LC-PDA/APCIitMS identification of algal carotenoid and oxysterol precursors to fatty acid esters in hydrolyzed extracts of the freshwater mussel Dreissena bugensis.

Carotenyl fatty acid esters (carotenyl-FAEs) were extracted in acetone from freeze-dried Dreissena bugensis (Lakes Erie and Ontario) and hydrolyzed to identify the carotenoid precursors. Analysis by liquid chromatography (LC) with photodiode array (PDA) and atmospheric pressure chemical ionization-ion trap mass spectrometry (APCIitMS) revealed the major hydrolysis products: fucoxanthinol (FOH) from fucoxanthin (FX, diatoms); mactraxanthin (MX) from violaxanthin (VX, chlorophytes); 4-fold higher levels of an unknown, tentatively identified as an adduct of two closely eluting C27H46O3 and C27H48O3 steryl triols. Enzymatic hydrolysis (Candida rugosa) of dreissenid extracts yielded FOH and MX, but residual carotenyl-FAEs remained. Alkaline hydrolysis yielded isoFOH, MX, and steryl triols, without residual carotenyl-FAEs: isoFOH decreased, but two FOH hemiketal by-products increased, when the dose of potassium hydroxide in methanol was too high. The PDA detector profiled carotenyl-FAEs and products of enzymatic and alkaline hydrolysis, without interference. The APCIitMS detector revealed carotenoid and oxysterol products of alkaline hydrolysis but was adversely affected by background from bile salts used for enzymatic hydrolysis. LC retention times and elution order were correlated to solubility parameters, calculated from the analyte structure, to cross-check MS interpretations. A multiple linear regression of LC retention times on solubility parameters for 12 carotenoid standards included FOH, isoFOH, and MX (r 2 0.97). The model revealed the close similarity of polar carotenoid metabolites to C27-steryl triols tentatively identified by APCIitMS, suggesting that further LC-MS analyses would be beneficial, to explicitly link oxysterols and the polar carotenoids, as metabolites of algal precursors in the dreissenid diet. Graphical abstract Methods of analysis and major neutral products of hydrolysis from fatty acid esters in D. bugensis.

Separation and identification of fatty acid esters of algal carotenoid metabolites in the freshwater mussel Dreissena bugensis, by liquid chromatography with ultraviolet/visible wavelength and mass spectrometric detectors in series.

LC with photodiode array and APCI-ion trap mass spectrometry has made it possible to tentatively identify 76 carotenyl fatty acid esters (cFAEs) in solvent extracts from Dreissena bugensis, collected from Lake Erie: 16 mono- and 33 diFAEs of fucoxanthinol (FOH), and 27 diFAEs of mactraxanthin (MX). FOH and MX, previously identified in cFAE hydrolysates, were confirmed as parent carotenoids of the cFAEs, and as primary metabolites of fucoxanthin and violaxanthin, respectively, derived from diatoms and chlorophytes in the dreissenids' diet. The most abundant fatty acid substituents of cFAEs were 16:0 and 16:1; abundant fatty acid biomarkers were 16:1 and 20:5, from diatoms, and 17:0, from bacteria. Cleanup of solvent extracts by solid phase extraction (Florisil) was necessary to reduce neutral background lipids, which interfered with detection of MX-diFAEs by APCI(+), and detection of FOH-diFAEs by APCI(+/-).

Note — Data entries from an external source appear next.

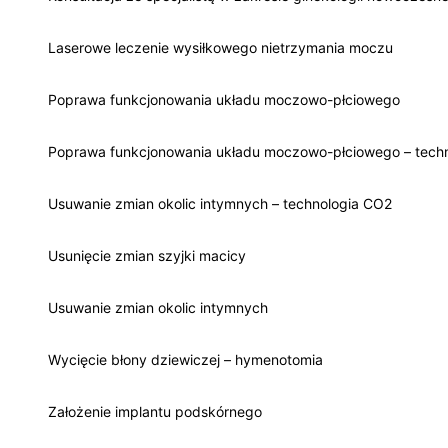
Laserowe leczenie wysiłkowego nietrzymania moczu
Poprawa funkcjonowania układu moczowo-płciowego
Poprawa funkcjonowania układu moczowo-płciowego – tech
Usuwanie zmian okolic intymnych – technologia CO2
Usunięcie zmian szyjki macicy
Usuwanie zmian okolic intymnych
Wycięcie błony dziewiczej – hymenotomia
Założenie implantu podskórnego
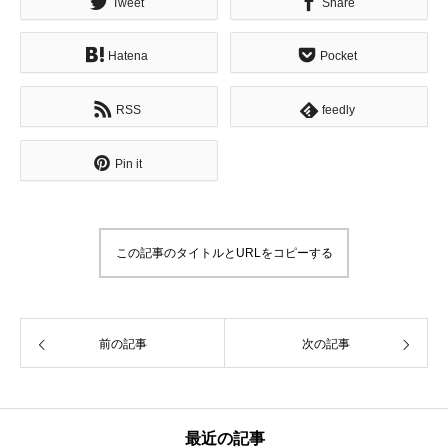
Tweet
Share
Hatena
Pocket
RSS
feedly
Pin it
この記事のタイトルとURLをコピーする
前の記事
次の記事
最近の記事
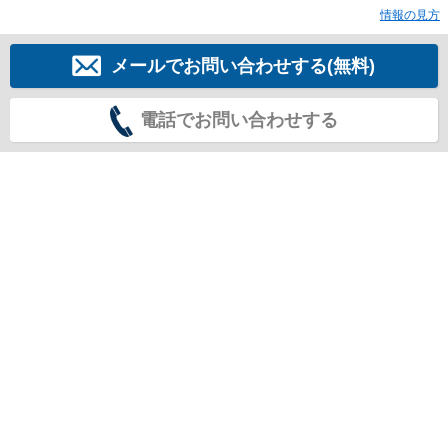
情報の見方
メールでお問い合わせする(無料)
電話でお問い合わせする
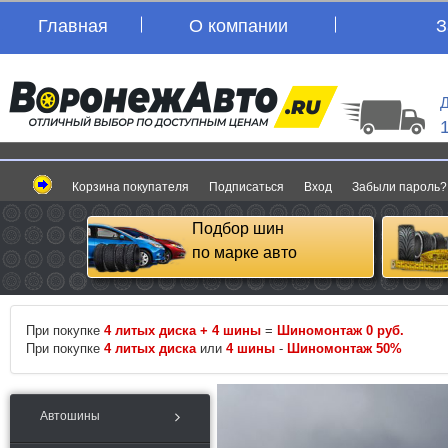
Главная
О компании
З
Д
Корзина покупателя
Подписаться
Вход
Забыли пароль?
Подбор шин
по марке авто
При покупке
4 литых диска + 4 шины
=
Шиномонтаж 0 руб.
При покупке
4 литых диска
или
4 шины
-
Шиномонтаж 50%
Автошины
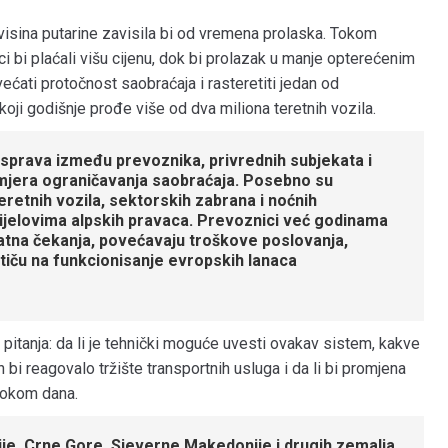
 visina putarine zavisila bi od vremena prolaska. Tokom
 bi plaćali višu cijenu, dok bi prolazak u manje opterećenim
povećati protočnost saobraćaja i rasteretiti jedan od
koji godišnje prođe više od dva miliona teretnih vozila.
rasprava između prevoznika, privrednih subjekata i
h mjera ograničavanja saobraćaja. Posebno su
retnih vozila, sektorskih zabrana i noćnih
dijelovima alpskih pravaca. Prevoznici već godinama
atna čekanja, povećavaju troškove poslovanja,
tiču na funkcionisanje evropskih lanaca
 pitanja: da li je tehnički moguće uvesti ovakav sistem, kakve
 bi reagovalo tržište transportnih usluga i da li bi promjena
tokom dana.
je, Crne Gore, Sjeverne Makedonije i drugih zemalja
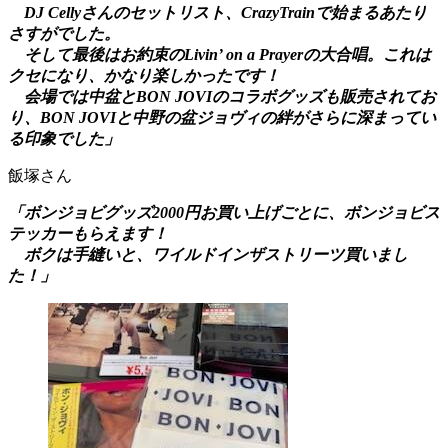
DJ Cellyさんのセットリスト、CrazyTrainで始まるあたり
さすがでした。
そして最後はお約束のLivin’ on a Prayerの大合唱。これは
クセになり、かなり楽しかったです！
会場では中盆とBON JOVIのコラボグッズも販売されてお
り、BON JOVIと中野の盆ジョヴィの絆がさらに深まってい
る印象でした」
飯塚さん
「ボンジョビグッズ2000円お買い上げごとに、ボンジョビス
テッカーもらえます！
ボクは手縫いと、ワイルドインザストリーツ買いまし
た！」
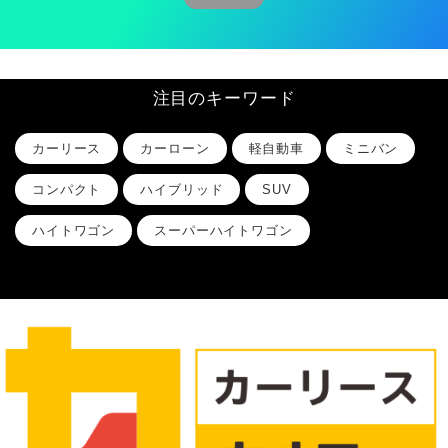
注目のキーワード
カーリース
カーローン
軽自動車
ミニバン
コンパクト
ハイブリッド
SUV
ハイトワゴン
スーパーハイトワゴン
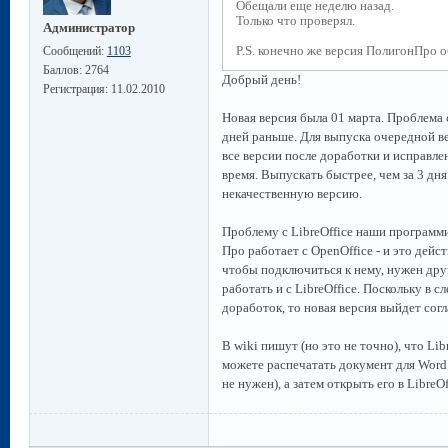
Обещали еще неделю назад.
Только что проверял.
Администратор
P.S. конечно же версия ПолигонПро 
Сообщений:
1103
Баллов:
2764
Добрый день!
Регистрация:
11.02.2010
Новая версия была 01 марта. Проблема 
дней раньше. Для выпуска очередной ве
все версии после доработки и исправле
время. Выпускать быстрее, чем за 3 дн
некачественную версию.
Проблему с LibreOffice наши программи
Про работает с OpenOffice - и это дейст
чтобы подключиться к нему, нужен дру
работать и с LibreOffice. Поскольку в
доработок, то новая версия выйдет сог
В wiki пишут (но это не точно), что Li
можете распечатать документ для Word
не нужен), а затем открыть его в Libre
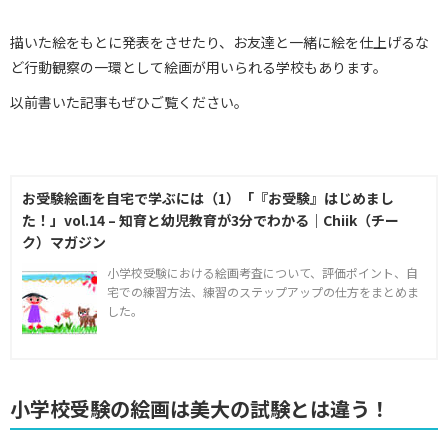
描いた絵をもとに発表をさせたり、お友達と一緒に絵を仕上げるな
ど行動観察の一環として絵画が用いられる学校もあります。
以前書いた記事もぜひご覧ください。
お受験絵画を自宅で学ぶには（1）「『お受験』はじめまし
た！」vol.14 – 知育と幼児教育が3分でわかる｜Chiik（チー
ク）マガジン
小学校受験における絵画考査について、評価ポイント、自
宅での練習方法、練習のステップアップの仕方をまとめま
した。
小学校受験の絵画は美大の試験とは違う！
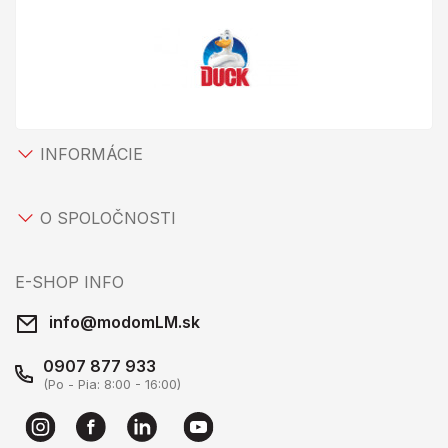
INFORMÁCIE
O SPOLOČNOSTI
E-SHOP INFO
info@modomLM.sk
0907 877 933
(Po - Pia: 8:00 - 16:00)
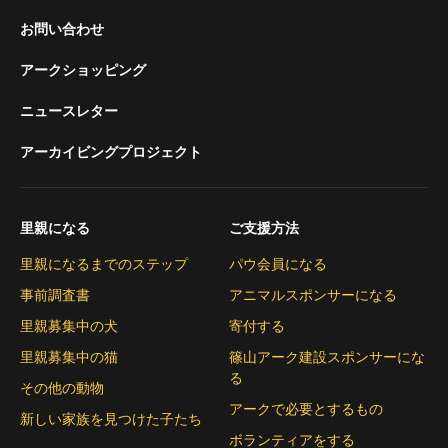
お問い合わせ
アークショッピング
ニュースレター
アーカイビングプロジェクト
里親になる
ご支援方法
里親になるまでのステップ
パウ会員になる
事前調査書
アニマルスポンサーになる
里親募集中の犬
寄付する
里親募集中の猫
篠山アーク建設スポンサーにな
る
その他の動物
アークで必要とするもの
新しい家族を見つけた子たち
ボランティアをする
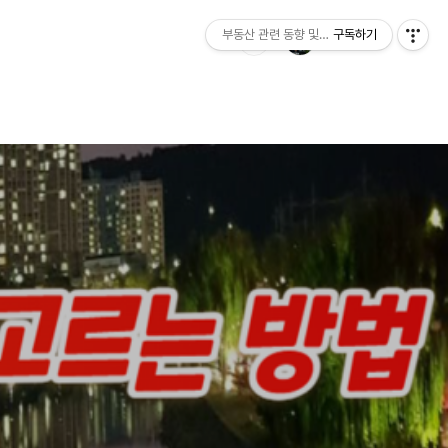
부동산 관련 동향 및 정보제공
구독하기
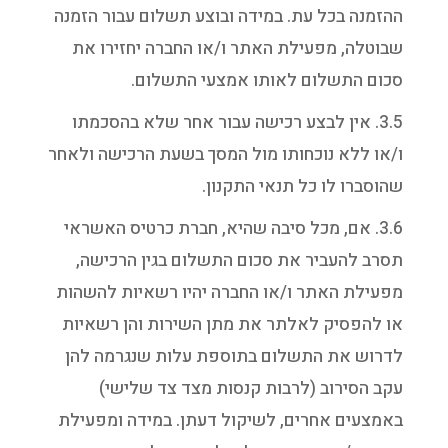
ההזמנה בכל עת. במידה ובוצע תשלום עבור הזמנה
שבוטלה, מפעילת האתר ו/או החברה יחזירו את
סכום התשלום לאותו אמצעי התשלום.
3.5. אין לבצע רכישה עבור אחר שלא בהסכמתו
ו/או ללא נוכחותו מול המסך בשעת הרכישה ולאחר
שהוסברו לו כל תנאי התקנון.
3.6. אם, מכל סיבה שהיא, חברת כרטיס האשראי
תסרב להעביר את סכום התשלום בגין הרכישה,
מפעילת האתר ו/או החברה יהיו רשאיות להשהות
או להפסיק לאלתר את מתן השירות והן רשאיות
לדרוש את התשלום בתוספת עלות שנגרמה להן
עקב הסירוב (לרבות קנסות מצד צד שלישי)
באמצעים אחרים, לשיקול דעתן. במידה ומפעילת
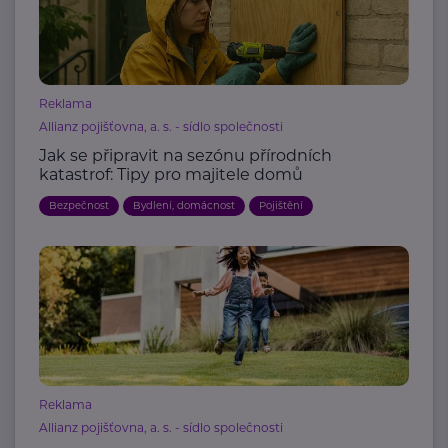
Reklama
Allianz pojišťovna, a. s. - sídlo společnosti
Jak se připravit na sezónu přírodních
katastrof: Tipy pro majitele domů
Bezpečnost
Bydlení, domácnost
Pojištění
Reklama
Allianz pojišťovna, a. s. - sídlo společnosti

The FOH-monoFAEs, MX-diFAEs and FOH-diFAEs were found to elute in a well-defined chromatographic order, by two regression models for retention times increasing as a function of: i) increasing number of carbons but decreasing number of double bonds in the fatty acid and decreasing number of non-esterified OH-groups on the parent carotenoids; ii) increasing dispersive but decreasing polar and hydrogen-bonding interactions, described by solubility parameters calculated for each cFAE. The best separations of the dreissenid cFAEs, with free OH-groups decreasing from four to one, were achieved between 20 and 68min, using a C18-column and moderately polar mobile phase (acetone, water), to obtain a reverse-phase gradient with a 56% decrease in hydrogen-bonding interactions.